[Exercise set]
• 1. List every person whom the passage on conservative films names as having identified themselves with the political right.
• 2. Reproduce the portion of the passage on conservative films starting at "Today High Noon, which" and ending at "against his accusations.".

[Page text]

Our new issue of Chronicles contains several essays that assess films that can be classified in some sense as “conservative,” or at least dealing with themes of interest to the political right.
Several of those who participated in making these movies and whom we discuss in this issue, such as Russian filmmaker Nikita Mikhalkov, American director S. Craig Zahler, scriptwriter John Milius, and actors Walter Brennan and Randolph Scott, have identified themselves with the political right. Other filmmakers and actors have taken conservative positions without consciously acknowledging them. This, however, may matter less than the metaphysical and aesthetic gulf between films that were made in the “classical” era (dating roughly from the 1920s through the 1960s), and those that are now being marketed.
What differentiates classical Hollywood films from most present ones is their seriousness as an art form. High Noon, for example, made in 1952, celebrates the courage of a determined lawman, Marshal Will Kane. Confronted with the news that violent hellraisers are coming after him, Kane (Gary Cooper) adamantly stands his ground. In the face of this threat, he refuses to leave his frontier town with his bride, Amy (Grace Kelly), although he has just hung up his marshal’s badge and is ready to take up a new life. Kane fights and defeats the bandits almost single-handedly, except for the reluctant assistance of his Quaker wife and a teenage admirer.
Today High Noon, which exalts heroic individuality, has achieved libertarian cult status. When Fred Zinnemann directed and Stanley Kramer produced that movie, they did so surprisingly as men of the left. They intended the film as a protest against the zealously anti-Communist Senator Joseph McCarthy and against the supposed failure of Americans to push back against his accusations.

[Data listing]
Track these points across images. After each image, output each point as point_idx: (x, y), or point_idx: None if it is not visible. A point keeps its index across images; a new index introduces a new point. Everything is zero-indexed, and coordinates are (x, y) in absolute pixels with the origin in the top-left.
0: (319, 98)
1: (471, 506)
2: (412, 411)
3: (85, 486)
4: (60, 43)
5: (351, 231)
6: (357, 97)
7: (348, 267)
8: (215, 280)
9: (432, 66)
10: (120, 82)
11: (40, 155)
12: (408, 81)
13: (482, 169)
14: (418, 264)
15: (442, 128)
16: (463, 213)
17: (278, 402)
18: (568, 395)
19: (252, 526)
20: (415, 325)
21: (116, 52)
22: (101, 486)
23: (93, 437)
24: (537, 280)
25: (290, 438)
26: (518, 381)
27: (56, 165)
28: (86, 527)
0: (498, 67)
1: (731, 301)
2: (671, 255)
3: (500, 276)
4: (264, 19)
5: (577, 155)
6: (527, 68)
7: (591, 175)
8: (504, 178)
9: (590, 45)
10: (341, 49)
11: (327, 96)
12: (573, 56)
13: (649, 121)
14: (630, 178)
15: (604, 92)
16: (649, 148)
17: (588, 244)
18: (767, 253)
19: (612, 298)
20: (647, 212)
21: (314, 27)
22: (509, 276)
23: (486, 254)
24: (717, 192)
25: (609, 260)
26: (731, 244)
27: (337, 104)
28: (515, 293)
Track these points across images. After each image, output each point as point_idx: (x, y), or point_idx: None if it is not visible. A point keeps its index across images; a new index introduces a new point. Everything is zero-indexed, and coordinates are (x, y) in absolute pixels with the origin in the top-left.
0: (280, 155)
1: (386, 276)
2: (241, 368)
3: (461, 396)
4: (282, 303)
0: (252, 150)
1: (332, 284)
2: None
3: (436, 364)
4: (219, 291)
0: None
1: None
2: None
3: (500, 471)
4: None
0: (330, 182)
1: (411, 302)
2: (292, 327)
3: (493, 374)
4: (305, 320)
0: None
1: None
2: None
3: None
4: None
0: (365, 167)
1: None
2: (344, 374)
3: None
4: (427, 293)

[Task-by-task answers]
• 1. Nikita Mikhalkov, S. Craig Zahler, John Milius, Walter Brennan, Randolph Scott

• 2.
Today High Noon, which exalts heroic individuality, has achieved libertarian cult status. When Fred Zinnemann directed and Stanley Kramer produced that movie, they did so surprisingly as men of the left. They intended the film as a protest against the zealously anti-Communist Senator Joseph McCarthy and against the supposed failure of Americans to push back against his accusations.